La prima volta con i Preoccupations è stata quattro anni fa: si chiamavano ancora Viet Cong, avevano da poco pubblicato un album pazzesco elogiato dalla critica tutta e suonarono sulla spiaggia prima (e meglio) degli Iceage, in quell’isola felice delle chitarre che è il Beaches Brew. Li ritrovo quattro anni dopo in una location diversa – lo Spazio211 di Torino, che conosce bene chi almeno una volta ha bazzicato al TOdays – in un clima diverso – i 20° di Marina di Ravenna contro la nebbia sabauda di febbraio – e con un nome diverso – l’aneddoto del nome tocca ribadirlo in tutti gli articoli sui Preoccupations dal 2016 a oggi, è una specie di legge non scritta.

Cosa non è cambiata? L’attitude. Dal primo minuto i quattro canadesi di Calgary ipnotizzano tutti con la loro violenza (s)misurata, pescando a piene mani soprattutto dall’esordio (le sempreverdi Newspaper Spoons, Continental Shelf, Silhouettes), sia dall’ultimo New Material (menzione d’onore per Decompose e Antidote). Mi bastano quattro o cinque pezzi per confermare che non c’è niente da fare, è il live la dimensione ideale dei Preoccupations, sia per la voce di Matt Flagel, molto più scomposta e raw che su disco, sia ovviamente per quel superuomo di Mike Wallace  – comunque sempre a petto nudo, che sia giugno o febbraio – che picchia su quella batteria come un (precisissimo) dannato.
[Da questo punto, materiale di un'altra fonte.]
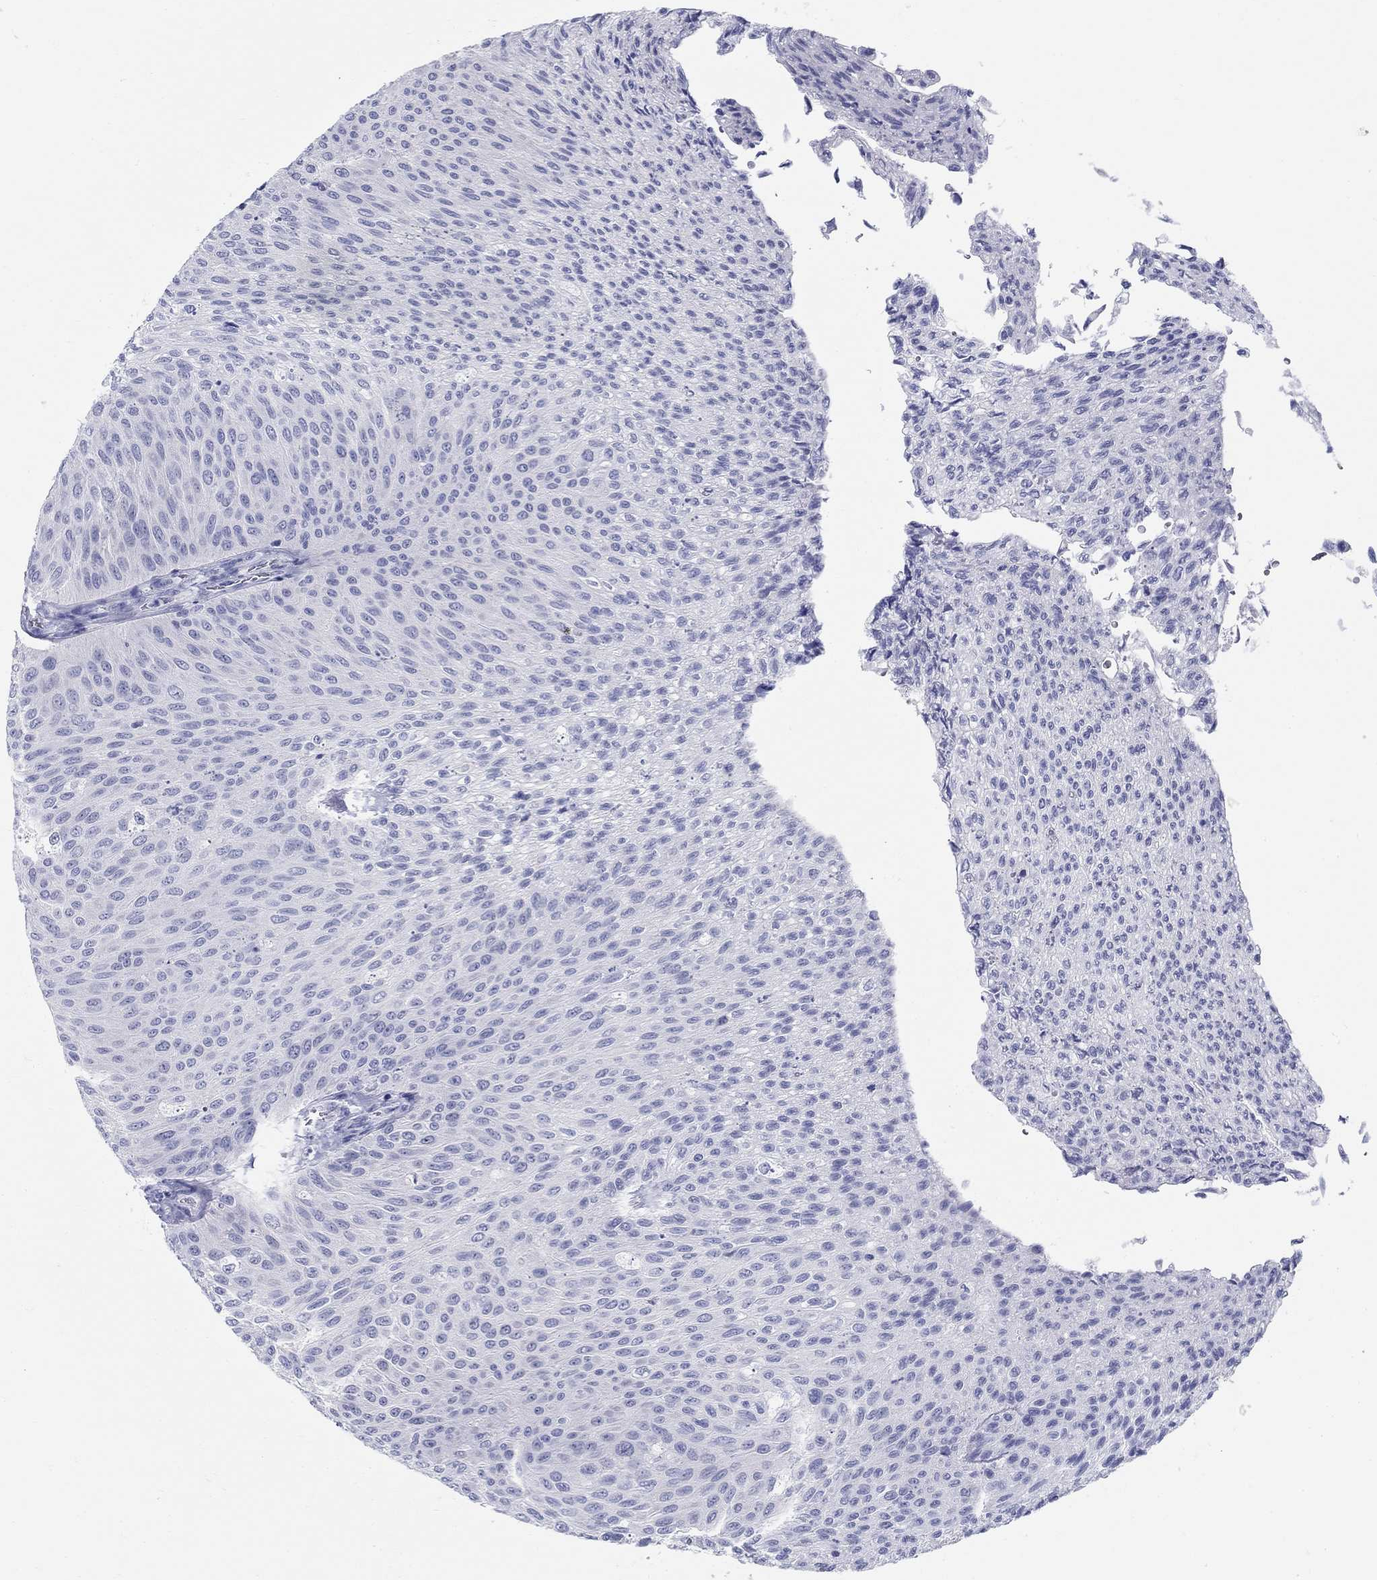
{"staining": {"intensity": "negative", "quantity": "none", "location": "none"}, "tissue": "urothelial cancer", "cell_type": "Tumor cells", "image_type": "cancer", "snomed": [{"axis": "morphology", "description": "Urothelial carcinoma, Low grade"}, {"axis": "topography", "description": "Ureter, NOS"}, {"axis": "topography", "description": "Urinary bladder"}], "caption": "Tumor cells show no significant expression in low-grade urothelial carcinoma.", "gene": "LAMP5", "patient": {"sex": "male", "age": 78}}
Zero o quasi interazione con il pubblico, ritmo più che serrato, più noise e meno new wave, i pezzi scorrono veloci fino al muro sonoro degli undici minuti della funerea Death in chiusura, che ci lasciano devastati e un po’ inebetiti a chiedere un bis che non arriverà. I Preoccupations non suonano soltanto, assaltano i propri strumenti e assaltano il proprio pubblico, che se ne sta immobile – grazie al cielo nessuno accenna un pogo – come incantato dall’omelia post-punk di Flagel.

Perchè“to live is to suffer again and again”, amen.